WORK TO BE COMPLETED:
Look through the entries that follow and return each line that has the string "товары".

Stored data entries
· · ·

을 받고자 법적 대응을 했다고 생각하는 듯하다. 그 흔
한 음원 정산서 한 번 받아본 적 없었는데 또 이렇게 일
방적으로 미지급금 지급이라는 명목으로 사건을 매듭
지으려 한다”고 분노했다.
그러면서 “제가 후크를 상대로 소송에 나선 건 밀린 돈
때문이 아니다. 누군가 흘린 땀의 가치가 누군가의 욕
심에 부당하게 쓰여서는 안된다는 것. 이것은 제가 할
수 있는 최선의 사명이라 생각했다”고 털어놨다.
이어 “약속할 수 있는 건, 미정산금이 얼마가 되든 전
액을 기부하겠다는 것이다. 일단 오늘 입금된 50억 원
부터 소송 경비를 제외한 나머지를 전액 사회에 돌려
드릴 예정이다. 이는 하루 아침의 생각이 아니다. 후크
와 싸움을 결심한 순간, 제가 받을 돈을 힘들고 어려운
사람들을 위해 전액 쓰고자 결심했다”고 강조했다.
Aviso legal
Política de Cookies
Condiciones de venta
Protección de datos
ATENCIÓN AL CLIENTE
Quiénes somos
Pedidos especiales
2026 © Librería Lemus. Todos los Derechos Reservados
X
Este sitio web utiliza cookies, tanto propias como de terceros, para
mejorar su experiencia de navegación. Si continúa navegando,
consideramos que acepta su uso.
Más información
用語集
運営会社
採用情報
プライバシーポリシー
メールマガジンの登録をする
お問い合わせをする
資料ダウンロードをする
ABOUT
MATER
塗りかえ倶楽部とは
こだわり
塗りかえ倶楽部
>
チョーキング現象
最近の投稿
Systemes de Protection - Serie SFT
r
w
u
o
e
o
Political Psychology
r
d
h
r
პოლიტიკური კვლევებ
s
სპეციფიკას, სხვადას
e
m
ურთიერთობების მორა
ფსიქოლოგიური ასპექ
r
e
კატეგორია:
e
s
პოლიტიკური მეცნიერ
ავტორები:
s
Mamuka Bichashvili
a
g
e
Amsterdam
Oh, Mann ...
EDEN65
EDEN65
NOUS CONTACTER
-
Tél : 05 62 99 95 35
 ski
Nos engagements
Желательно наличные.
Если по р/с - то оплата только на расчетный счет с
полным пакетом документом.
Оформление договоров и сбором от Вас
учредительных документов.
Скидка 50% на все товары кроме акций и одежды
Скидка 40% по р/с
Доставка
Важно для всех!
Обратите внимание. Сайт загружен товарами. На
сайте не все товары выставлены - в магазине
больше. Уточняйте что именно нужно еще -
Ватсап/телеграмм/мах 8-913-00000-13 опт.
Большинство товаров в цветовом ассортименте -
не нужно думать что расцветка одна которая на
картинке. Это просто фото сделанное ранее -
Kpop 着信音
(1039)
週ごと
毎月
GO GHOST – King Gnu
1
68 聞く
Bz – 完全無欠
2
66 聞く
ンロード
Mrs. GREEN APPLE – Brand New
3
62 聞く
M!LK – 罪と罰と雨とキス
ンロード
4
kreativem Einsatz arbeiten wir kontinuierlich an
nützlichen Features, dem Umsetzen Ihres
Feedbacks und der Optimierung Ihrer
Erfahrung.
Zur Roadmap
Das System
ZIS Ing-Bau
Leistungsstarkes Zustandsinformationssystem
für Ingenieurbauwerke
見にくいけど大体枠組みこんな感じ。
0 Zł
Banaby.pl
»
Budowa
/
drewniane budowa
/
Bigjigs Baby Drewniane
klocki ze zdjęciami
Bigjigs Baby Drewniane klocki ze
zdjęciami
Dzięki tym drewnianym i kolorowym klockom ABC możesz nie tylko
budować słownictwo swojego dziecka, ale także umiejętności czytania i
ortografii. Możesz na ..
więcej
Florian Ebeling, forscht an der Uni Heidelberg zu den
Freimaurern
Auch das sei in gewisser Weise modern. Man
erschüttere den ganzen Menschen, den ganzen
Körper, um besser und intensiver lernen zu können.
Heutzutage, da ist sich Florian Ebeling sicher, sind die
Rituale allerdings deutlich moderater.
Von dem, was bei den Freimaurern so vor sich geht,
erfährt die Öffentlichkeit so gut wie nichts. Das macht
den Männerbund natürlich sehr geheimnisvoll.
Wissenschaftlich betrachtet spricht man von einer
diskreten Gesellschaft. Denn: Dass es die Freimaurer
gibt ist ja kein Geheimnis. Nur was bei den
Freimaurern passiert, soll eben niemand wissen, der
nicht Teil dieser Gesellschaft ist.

· · ·

RESPONSE TO THE EXERCISE:
Скидка 50% на все товары кроме акций и одежды
сайте не все товары выставлены - в магазине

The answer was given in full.